On the other side, however, is the cold rigidity of absolutism. Say that eight years ago your office was plagued with employees who constantly checked their personal e-mail. In one simple stroke, you solve the problem with the elegant, if short-sighted, policy “Personal e-mail is not allowed.” The problem goes away. You feel good, and two years later your employees are frittering away man hours on MySpace. “No personal e-mail” you say, only to be met with “This isn’t e-mail.” Your solution was effective, but too narrow. I can imagine a similarly misguided boss making a “No downloading” policy in the late 90’s.

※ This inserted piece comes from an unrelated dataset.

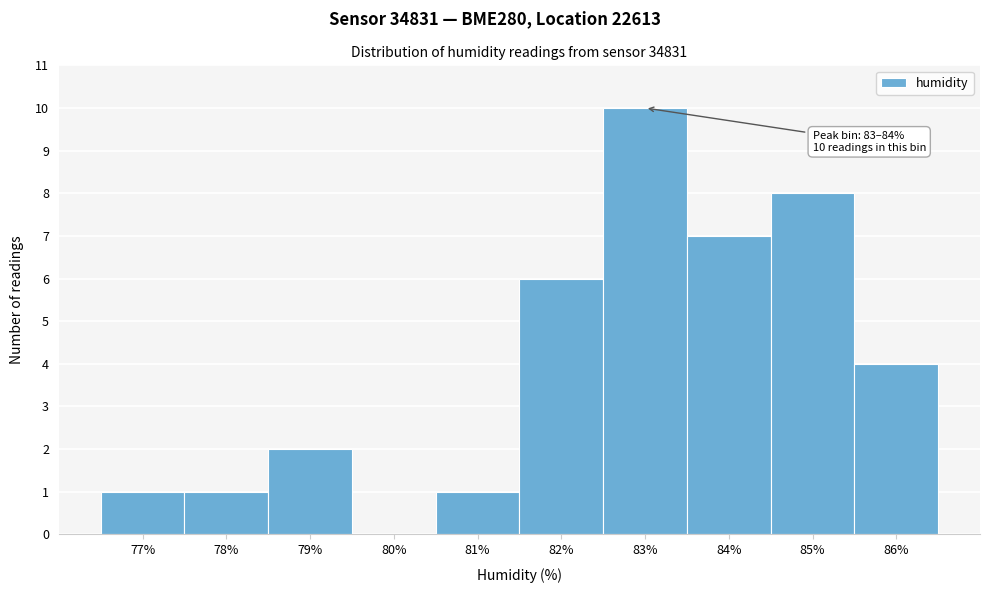

What is the sum of the values at 78% and 86%?

5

So the “trick” is to find the middle ground. You want to set rules that cast a wide net, but you don’t want them to be over complicated. But leaving you with that simple platitude is unhelpful. Believe it or not, a common roadblock to elegant policy is a lack of understood goals. To use the AI analogy, we know a chess computer seeks to maximize its power while minimizing the opponent’s, but what is less clear is what does that even mean? “Win” is not a long-term strategy. You can’t come up with good rules if you don’t even know what it is you are trying to minimize or maximize. In chess, this value is often material, (Trade your pieces for their better pieces, otherwise evade capture). In plain English I call this step Figuring Out What’s Important. In our office example, your true goal isn’t to regulate Internet use, is it? Or is it something larger and more abstract? (Maximize profits, maximize employee output, etc.) When you make policy, bear your true goals in mind.
I leave you with an anecdote about an AI competition I participated in. The game was similar to Risk, and the professor provided a simple AI that merely attacked whenever it had any numerical advantage at all. When designing AI for strategy games you are essentially faced with the same challenges of setting business policy. You can’t rely on chaos. You need rules to make smart decisions, but you don’t have the luxury of exhaustively computing the best move either. You need short simple rules that usually do the right thing. The irony was that many students labored extensively on their agents, only to find they they were consistently beat by the dumb thoughtless beast the professor had provided. The game, as it happened, favored aggression, and the simple rule of “always attack” was better than most other complicated policies. Funnier still was that a student simply entered the professor’s agent into the competition and took third place. Even after witnessing defeat, students refused to believe that the correct policy would be a simple one.